[Grok-dev] Re: the projects in progress

Martin Aspeli optilude at gmx.net
Tue Feb 26 03:30:38 EST 2008


Ethan Jucovy wrote:
> On Mon, Feb 25, 2008 at 9:22 AM, Martijn Faassen <faassen at startifact.com 
> <mailto:faassen at startifact.com>> wrote:
> 
>     Would OpenPlans be willing to work on moving this functionality into
>     z3c.autoinclude? I think the test infrastructure we have for it should
>     help solidify your functionality too, right?
> 
> 
> Definitely -- it's got essentially the same dependencies and wants the 
> same (painful) test infrastructure, so it would certainly be 
> beneficial.  I'm hoping to push some incarnation of ZCMLLoader to our 
> live deployments soon so I'd be happy to work on this straightaway 
> (assuming I can get my commit access).  I wouldn't want to step on 
> anyone's (martin/wiggy/hannosch/?) toes here, though.

# PROBLEM DETAILS
Can you pick up the mailing-list post about moving ZCMLLoader into z3c.autoinclude and write what comes next after its final sentence? The lines after this point are separate material, unconnected to the mailing-list post about z3c.autoinclude.

# DATA SUPPLIED
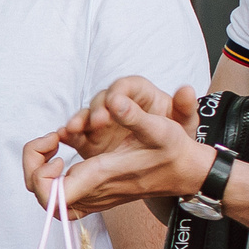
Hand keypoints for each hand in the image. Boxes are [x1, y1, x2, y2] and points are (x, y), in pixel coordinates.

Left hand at [34, 91, 214, 218]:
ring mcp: (93, 198)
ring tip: (53, 147)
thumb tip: (114, 101)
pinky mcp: (95, 197)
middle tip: (49, 143)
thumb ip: (134, 116)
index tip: (55, 148)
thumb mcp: (158, 128)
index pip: (53, 195)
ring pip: (48, 200)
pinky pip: (61, 199)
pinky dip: (51, 181)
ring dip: (40, 172)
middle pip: (42, 198)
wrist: (187, 173)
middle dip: (32, 167)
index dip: (40, 174)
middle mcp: (93, 192)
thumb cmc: (172, 151)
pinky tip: (61, 159)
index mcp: (101, 177)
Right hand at [67, 78, 193, 154]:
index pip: (125, 86)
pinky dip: (68, 136)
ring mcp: (103, 123)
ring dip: (78, 121)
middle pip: (101, 100)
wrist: (169, 162)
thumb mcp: (185, 124)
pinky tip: (61, 139)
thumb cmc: (178, 137)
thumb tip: (187, 90)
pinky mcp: (91, 139)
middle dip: (96, 109)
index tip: (114, 102)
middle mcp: (118, 106)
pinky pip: (76, 135)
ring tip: (73, 130)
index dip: (118, 92)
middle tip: (97, 122)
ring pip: (86, 116)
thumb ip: (185, 107)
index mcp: (140, 95)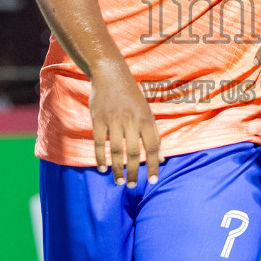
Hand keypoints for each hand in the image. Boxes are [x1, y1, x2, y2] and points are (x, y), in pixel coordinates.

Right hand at [90, 62, 159, 187]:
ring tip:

# RESPONSE BELOW
No toes. I just want this functionality to work. I'd have a chat with 
Wichert, though. Oh, and the name ZCMLLoader is ugly. ;-)

>     The only way I see is to have a way to here should be a way to turn
>     *off* inclusion of a particular plugin. I think the ZCML exclude
>     directive (which is available in an extension) could be used for this.
>     This use case bears some thinking about as it's a problem we don't have
>     for autoinclusion of dependencies. With plugins, the setup.py of the
>     plugin is stating it wants to be included after all, and just the act of
>     listing the package will make its ZCML be loaded by default.
> 
> 
> I've been thinking about this a bit, partly because I frankly feel like 
> there's a bit too much magic if a package is included simply by virtue 
> of being installed, and partly because in development environments 
> (where I toggle plugins on and off frequently) having to disable an 
> installed package and later reinstall it ends up being quite a lot more 
> hassle than dealing with package-includes slug files.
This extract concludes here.